Vanessa carefully, slowly, knelt down. She placed her toolkit on the ground with the delicacy of someone handling a live bomb. She took out a pair of silver calipers and a small, crystal-tipped stylus.
"Okay," she whispered to herself. "Deep breaths. It's just a complex, many-layered, disaster-about-to-happen energy grid. No big deal."

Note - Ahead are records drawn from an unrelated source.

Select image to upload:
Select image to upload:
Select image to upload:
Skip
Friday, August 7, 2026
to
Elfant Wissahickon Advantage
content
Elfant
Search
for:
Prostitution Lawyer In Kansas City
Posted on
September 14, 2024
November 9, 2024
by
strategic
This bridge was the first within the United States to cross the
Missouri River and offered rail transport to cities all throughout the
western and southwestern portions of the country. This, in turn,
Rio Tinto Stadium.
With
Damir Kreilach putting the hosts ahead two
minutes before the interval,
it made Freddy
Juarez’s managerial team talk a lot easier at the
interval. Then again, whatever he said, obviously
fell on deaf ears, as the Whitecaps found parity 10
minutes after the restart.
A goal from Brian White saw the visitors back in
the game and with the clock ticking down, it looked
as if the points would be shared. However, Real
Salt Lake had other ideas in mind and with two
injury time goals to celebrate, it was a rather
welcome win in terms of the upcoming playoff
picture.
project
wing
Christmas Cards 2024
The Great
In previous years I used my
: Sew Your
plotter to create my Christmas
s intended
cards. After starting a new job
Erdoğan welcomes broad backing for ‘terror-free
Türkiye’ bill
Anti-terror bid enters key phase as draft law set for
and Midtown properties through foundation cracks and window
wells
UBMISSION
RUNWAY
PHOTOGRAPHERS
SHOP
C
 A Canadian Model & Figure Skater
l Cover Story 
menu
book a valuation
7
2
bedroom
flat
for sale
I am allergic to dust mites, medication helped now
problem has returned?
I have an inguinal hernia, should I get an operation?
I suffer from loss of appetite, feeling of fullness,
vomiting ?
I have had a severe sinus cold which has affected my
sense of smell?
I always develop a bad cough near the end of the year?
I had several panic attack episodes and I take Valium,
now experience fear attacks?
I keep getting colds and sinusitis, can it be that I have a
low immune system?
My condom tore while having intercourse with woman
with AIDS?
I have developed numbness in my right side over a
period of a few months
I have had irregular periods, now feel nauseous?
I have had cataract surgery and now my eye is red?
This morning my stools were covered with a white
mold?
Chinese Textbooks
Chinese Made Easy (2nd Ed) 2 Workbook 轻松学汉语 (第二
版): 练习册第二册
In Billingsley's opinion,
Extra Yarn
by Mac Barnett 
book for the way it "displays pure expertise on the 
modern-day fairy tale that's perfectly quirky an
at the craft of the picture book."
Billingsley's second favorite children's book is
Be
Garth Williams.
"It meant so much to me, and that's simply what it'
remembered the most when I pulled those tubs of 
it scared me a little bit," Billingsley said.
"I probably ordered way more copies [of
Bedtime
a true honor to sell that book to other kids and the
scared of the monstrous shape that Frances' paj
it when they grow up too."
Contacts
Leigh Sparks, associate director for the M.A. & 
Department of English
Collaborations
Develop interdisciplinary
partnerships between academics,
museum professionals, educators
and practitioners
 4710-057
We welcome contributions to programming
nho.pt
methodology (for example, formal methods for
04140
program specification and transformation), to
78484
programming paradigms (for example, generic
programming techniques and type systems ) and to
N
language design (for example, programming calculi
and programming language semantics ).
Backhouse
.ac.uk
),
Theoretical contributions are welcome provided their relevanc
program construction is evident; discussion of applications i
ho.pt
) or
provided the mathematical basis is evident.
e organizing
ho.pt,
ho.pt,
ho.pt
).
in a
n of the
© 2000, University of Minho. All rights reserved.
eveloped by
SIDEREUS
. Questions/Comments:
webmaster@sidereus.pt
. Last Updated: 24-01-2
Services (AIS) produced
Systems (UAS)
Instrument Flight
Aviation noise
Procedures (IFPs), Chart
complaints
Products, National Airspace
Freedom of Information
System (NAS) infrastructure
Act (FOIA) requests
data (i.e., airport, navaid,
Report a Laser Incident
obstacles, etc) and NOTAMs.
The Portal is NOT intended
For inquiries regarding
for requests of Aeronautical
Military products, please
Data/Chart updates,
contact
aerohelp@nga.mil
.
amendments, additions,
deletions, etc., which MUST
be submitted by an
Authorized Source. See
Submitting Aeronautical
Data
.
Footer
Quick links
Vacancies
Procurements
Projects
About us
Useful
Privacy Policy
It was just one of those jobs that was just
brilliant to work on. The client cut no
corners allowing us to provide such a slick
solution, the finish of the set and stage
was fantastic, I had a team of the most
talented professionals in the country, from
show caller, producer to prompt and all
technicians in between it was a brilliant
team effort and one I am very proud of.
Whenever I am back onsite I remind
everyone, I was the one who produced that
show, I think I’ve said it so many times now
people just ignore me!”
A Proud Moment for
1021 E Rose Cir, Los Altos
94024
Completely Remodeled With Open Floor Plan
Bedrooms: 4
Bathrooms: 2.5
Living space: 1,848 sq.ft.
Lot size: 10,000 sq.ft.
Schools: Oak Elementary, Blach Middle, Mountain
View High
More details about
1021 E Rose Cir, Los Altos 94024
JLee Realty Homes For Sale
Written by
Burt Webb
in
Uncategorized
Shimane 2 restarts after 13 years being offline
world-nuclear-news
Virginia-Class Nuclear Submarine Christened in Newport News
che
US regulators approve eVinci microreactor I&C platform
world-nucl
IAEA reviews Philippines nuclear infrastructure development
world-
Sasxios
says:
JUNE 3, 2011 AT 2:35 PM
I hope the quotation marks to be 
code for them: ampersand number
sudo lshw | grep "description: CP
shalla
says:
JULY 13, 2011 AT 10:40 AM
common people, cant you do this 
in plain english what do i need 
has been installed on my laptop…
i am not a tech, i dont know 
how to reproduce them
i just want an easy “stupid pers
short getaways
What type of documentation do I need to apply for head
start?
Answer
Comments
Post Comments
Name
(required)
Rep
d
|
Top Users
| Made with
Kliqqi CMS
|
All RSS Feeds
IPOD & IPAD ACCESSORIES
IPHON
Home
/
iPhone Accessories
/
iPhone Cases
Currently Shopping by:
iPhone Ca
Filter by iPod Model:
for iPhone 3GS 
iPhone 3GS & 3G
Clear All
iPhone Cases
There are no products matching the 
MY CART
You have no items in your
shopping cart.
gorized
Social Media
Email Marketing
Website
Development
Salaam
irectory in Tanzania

She worked for what felt like forever. It was probably more than an hour. The only sounds in the cave were faint whimpers from Vanessa, who was muttering to herself in terror. And the distant howl of the wind. Sweat beaded on her forehead, dripping from the tip of her nose. Her hands, usually so steady in the workshop, were trembling slightly.
She used the calipers to measure the faint energy flows she could now see, her eyes moving back and forth, mapping the circuit in her mind.
"Okay… the primary capacitor is linked to the secondary initiator… so if I cut the feed to the pressure plate first… no, no, that will cause a power surge. Bad. Very bad."
Jonah watched, his own body tense with a helpless anxiety. He couldn't do anything. His Progeny were useless here. All he could do was stand perfectly still and trust his friend.
Finally, after an hour of hard, terrifying work, Vanessa took one last, deep breath. "Okay. This is it. The final connection."
She held the crystal-tipped stylus like a surgeon's scalpel. She hesitated for only a second, then, with a quick, decisive movement, she touched the tip to an invisible point on the floor.
There was a faint zing of magical energy.
For a terrifying moment, nothing happened.
Then, with a low groan, the faint hum in the air died. The massive, glowing rune that only Vanessa could see faded into darkness.
Vanessa collapsed backward, her body slumping to the floor, her energy completely spent. "It's… it's done," she gasped, her face pale but shining with a mixture of relief and pride.
She had successfully disarmed a weapon designed to kill them.
Seraph let out a slow breath she didn't realize she had been holding. She walked over and offered a hand to Vanessa, pulling her to her feet.
"Good work, specialist," she said. And for the first time, Jonah heard genuine respect in her voice when she spoke to Vanessa.
They stood in the now-safe cave, the silence heavy with the truth of what had just happened. The Bureau hadn't just tried to trick them. They had tried to murder them. To erase them.
The rules of the game had just changed. This was no longer a political chess match. It was a war.